Kahramanın tek kişi olmasının yanında başka bir sorun daha var. Türk büyükleri diye hep komutanlar, devlet adamları tanıtılıyor. Bilim, sanat, edebiyat alanındaki büyük isimlerimiz kahraman değil mi! Bu millet övündüğümüz on altı büyük devleti sâdece askerlerle mi kurdu? Kurulan devletler sâdece askerlerin mârifetiyle mi yaşadı?

Köprülerimizin, havaalanlarımızın, üniversite kampüslerimizin adları neden edebiyatçı, bestekâr, sanatçı, bilim adamlarından değil. Bir ülke savaşla fethedilir veya kurtarılır ama savaşla yönetilmez.
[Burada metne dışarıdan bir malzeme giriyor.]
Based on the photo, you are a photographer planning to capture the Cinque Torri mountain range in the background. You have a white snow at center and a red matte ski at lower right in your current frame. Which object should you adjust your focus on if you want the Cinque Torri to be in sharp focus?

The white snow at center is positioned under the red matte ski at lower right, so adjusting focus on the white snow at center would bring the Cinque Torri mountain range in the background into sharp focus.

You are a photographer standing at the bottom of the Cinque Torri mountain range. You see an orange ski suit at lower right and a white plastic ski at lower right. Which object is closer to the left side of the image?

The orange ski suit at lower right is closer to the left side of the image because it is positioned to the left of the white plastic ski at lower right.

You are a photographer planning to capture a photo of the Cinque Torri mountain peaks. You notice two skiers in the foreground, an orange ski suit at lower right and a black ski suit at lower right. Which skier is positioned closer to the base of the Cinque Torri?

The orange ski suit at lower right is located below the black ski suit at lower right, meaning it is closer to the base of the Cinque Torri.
Eskilerin dediği gibi “toprak at üstünde fethedilir ama attan inerek yönetilir”.

Toplum sâdece komutanlardan oluşmaz. Kaldı ki bizim komutanlarımızın, fâtihlerimizin, askerî kahramanlarımızın edebiyatçı ve sanatçı kimlikleri de var. Osmanlı sultanlarının çoğu şiir yazmıştır. Fatih Sultan Mehmet, “Avnî”, Kanunî Sultan Süleyman “Muhibbî” mahlasıyla Dîvan edebiyatımızın en güzel eserlerine imza atmıştır. Birçok padişahımız bestekârdır, sâzandedir. Sultan III. Selim, bestekârlığın ötesinde Sultânîyegâh makamını terkip edecek kadar ileri derece mûsıki bilgisine sâhipti. Acaba Mimar Sinan’ın sanatçı yönünü de tanısaydık, şehirlerimizdeki bu çarpık ve plânsız yapılaşmanın önüne geçebilir miydik? Ya da Mimar Sinan’ın Süleymâniye Câmii ya da Selimiye Câmii’ndeki ustalığı ve dehâsını özümseyebilseydik, onun eserlerinin kötü birer kopyası olan câmiler yapmak yerine, Cumhuriyet dönemi ulusal bir câmi mimarisi ekolü geliştirebilir miydik?

MENKIBE KAHRAMANLIĞI

Başarıları tek bir kişiye yükleme ve başarıyı sâdece askerî alanlarda aradığımız için o kişileri yüceltiyor ama yeni başarıları kazanacak kişileri yetiştirmekte zorlanıyoruz. Edebiyatçılarımızı anma geceleri yapıyoruz, onlar adına ödüller dağıtıyoruz. Ama ne yeni bir Necip Fâzıl, ne yeni bir Sezai Karakoç, ne yeni bir Nâzım Hikmet, ne yeni bir Câhit Arf çıkartamıyoruz. Teselli olarak değeri her gün azalan paramızın üzerine resimlerini basıyoruz.

Yorumlar
Yorumlar yükleniyor...
Daha fazla yorum yükle...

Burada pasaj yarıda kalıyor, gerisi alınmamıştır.